======== Belge alıntısı ========

Görsel tasarımları tekrar övmek istiyorum. Çok güzeldi. Çok. Giger'ın konseptinden yola çıkmışlar elbette. Özellikle sonradan uzay gemisi olduğunu anladığımız mekanın odaları detaylarla doluydu. Ama en çarpıcı görüntüler David'in ilk satırlarda dediğim gibi geminin kontrol panelinin çalışmasını hologramdan izlediği ana aitti bence. Shaw'un sezaryen sahnesi de etkileyici. (Eh sevgili sezaryen karşıtları napsın kadın şimdi, içinde canavar var? Kadını mı yesin? Onu geçtim canavar bizi yemeye geliyor be)

Yıl 2089. Fütüristik tasarımlar hiç abartıya kaçmadan gözü okşuyor. (Kıyafetler çok tuhaf değil mesela, aluminyum folyo giymiş insanlar yok karşımızda) Hologramlı sahnelerden yola çıkarsak umarım biz de yakın zamanda bu gerçeklikte görüntüleri izleme şansına erişiriz. Ayrıca o mağaraların haritasını çıkaran kırmızı ışıklı alet ne güzeldi öyle, keşke olsa bende de bir tane. :)


Gelelim en içimin kıyıldığı bölümlere: Elizabeth Shaw üzerinden yapılan aşırı sıkıcı "I want to believe" muhabbeti, haçına yapılan anlamsız zoomlar, çaktırmadan Darwinistlere laf sokulması vb sahneler filmi yavaşlattı ve etkisini azalttı. İlla bilimkurgu yapımlarında bir yere mutlaka dinsel bir motif yerleştirin kuralı mı var nedir, anlamıyorum.

Düşün yani karnından Alien çıkmış, canlı canlı sezaryen olmuşsun, sevgilini canavar ele geçirmiş bir de yakmışlar, sen hala haçım nerde geyiği yapıyorsun. (Asıl o anda yapılır muhabbeti yapmayın bana, sizi veririm "elyın"lara; öf bir de kafiye oldu)


Space Jockey'in uyanır uyanmaz dünyalıları öldürmeye çalışması garipti. Filmin sonunda da işaret edildiği gibi "Mühendislerin" insanlığa neden bu kadar nefret duyduğu ve yok etmek istediği bir sonraki filmin konusu olacak.

======== Kayıtlı veriler ========

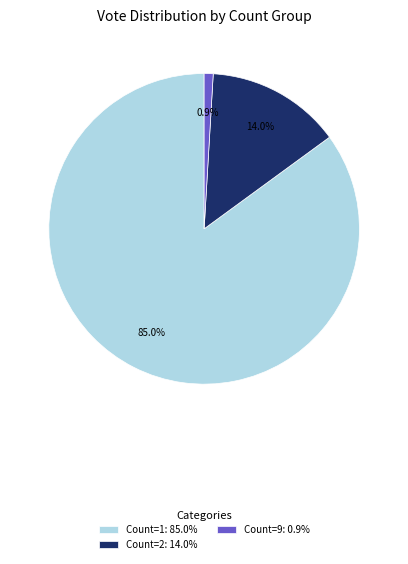

Approximately how many times larger is the value at Count=1: 85.0% compared to Count=2: 14.0%?

6.1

========

→ Yapılacak iş: Bu film yazısına göre filmdeki olaylar hangi yılda geçiyor?

→ Yanıt: 2089 yılında.